» **GOALS**:
**1.** For the passage about movie characters, state whether each statement below agrees with the text: (a) Ferris Bueller decides one morning not to go to school; (b) the text describes Ferris Bueller as an excellent role model; (c) according to the Tao of Bueller, there is always a way out of trouble. Answer yes or no for each and quote the deciding words of the passage.
**2.** Write a continuation of the passage about movie characters, starting after its final sentence.

Wherever she’s moving to with her parents after this spirit-ridden episode, we have no doubts that she’ll be able to handle it just fine. Compared to tangling with demons for the lives of your loved ones, middle school looks like a piece of sweet mochi.


Ferris Bueller

Ferris Bueller
What a horrible role model, yet someone from whom we could all learn a lesson about seizing the day. Ferris Bueller wakes up one morning and decides that he’s not going to school today. This will take work, but he’s prepared for that. But today will be his day off. And no matter what goes down, Ferris will be ready to improvise if needed. Because, you know, life moves pretty fast and such.
The Tao of Bueller states that if it looks like a good time, do it. If it might get you in trouble, there’s always a way out of it. Even if your friend’s dad’s incredibly expensive car gets completely wrecked — it’s all going to be okay.

» **SUPPLIED INFORMATION**:

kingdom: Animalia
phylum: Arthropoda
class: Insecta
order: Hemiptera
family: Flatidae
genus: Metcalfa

» **WRITTEN ANSWERS**:
**1.**
(a) Yes: "Ferris Bueller wakes up one morning and decides that he’s not going to school today."
(b) No: "What a horrible role model"
(c) Yes: "If it might get you in trouble, there’s always a way out of it."

**2.**
Gonff

Gonff
Gonff is the cheeky mousetheif of Brian Jaques’ second novel in the Redwall series, Mossflower. It is his talent not only for breaking, entering, scheming, ‘scaping, and imitating voices; but also is unflappable optimism in the face of oppressive wildcat rule that landed him a place here.
We are practically introduced to Gonff in such a hazardous place: when he is thrown into prison alongside the starving hero Martin the Warrior, who has been wasting in a cell all winter. Within a day, Gonff has busted himself and Martin from the cell, made a daring escape, and is home in time for tea and stories with young hedgehogs. Later on, when most of the other characters believe him to be dead, Gonff has, in fact, survived falling down a waterfall and washing through an underwater cave system, only to be captured by toads and thrown into a well with a living, hungry eel in it… which he sweet talked into not eating him in exchange for its freedom.
Even later, he dances with a crab and woos a lovely mouselady. Because he is Gonff.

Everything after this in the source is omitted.